By Vipul Rikhi
Towards the end of September 2014, the Kabir Project team went to Lahore to take part in the Kabir Festival organised by Aahang, a student body in the Lahore University of Management Sciences (LUMS). Our visas hadn’t come through till the last minute and we hadn’t been sure of being able to go at all. But we finally made it. When we crossed the border at Wagah, we found bright, young students from LUMS waiting to receive us.
It was a wonderful one week that we spent there. We were overwhelmed by the love and warmth with which we were taken care of by the student volunteers. The air in Pakistan felt very alive with political and religious churning (Imran Khan was leading a massive protest rally against Nawaz Sharif while we were still there). We set up a photo and video exhibit of our work at the intersection of mystic poetry and folk music, showed films, participated in some classes, and sang the Kabir and Bhakti songs that we’ve learnt during the course of our own journeys.
The moment I wish to describe is the last evening of the festival, on October 2, when Dr Anjum Altaf, Dean of Humanities, took to the mike to thank us for our visit.
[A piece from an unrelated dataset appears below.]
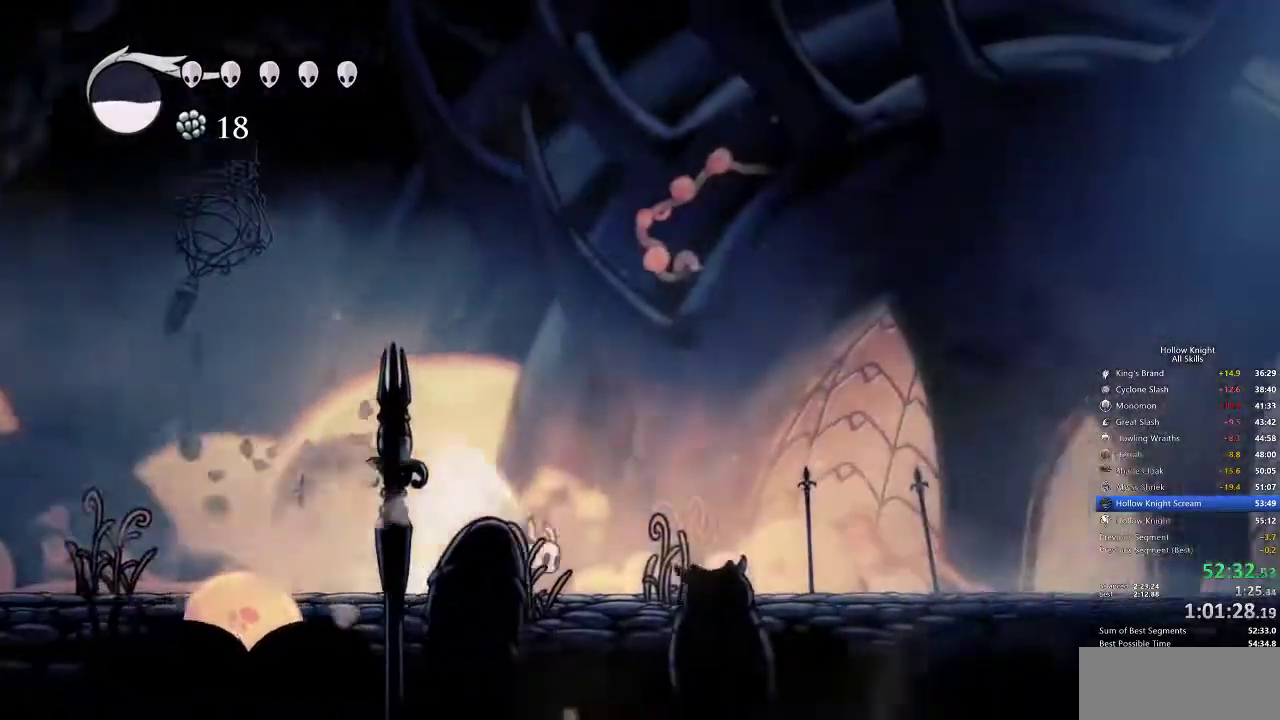
{"keys": ["up"], "events": [[317, "cdash", "down"], [383, "cdash", "up"], [483, "up", "down"]]}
He described in beautiful words how our relationship took shape. He said that we arrived as guests, became friends by the next day, and partners by the day after that, and now, by the last day, they were us and we were them. Truly, in that moment, as through the whole duration of our visit, all differences seemed artificial and arbitrary. We mingled together to form one stream. It felt appropriate that a Hindu bhajnik mandali from the Cholistan desert in Pakistan was invited to sing with us on that final evening. As Kabir says, “Ham sab maahin, sab ham maahin / Ham hain bahuri akela” (I’m in all, all are in me / I am many and alone).
Vipul Rikhi is a member of the celebrated Kabir Project in Bangalore. This comment was published in Aalaap magazine in Chennai and is reproduced with permission of the author.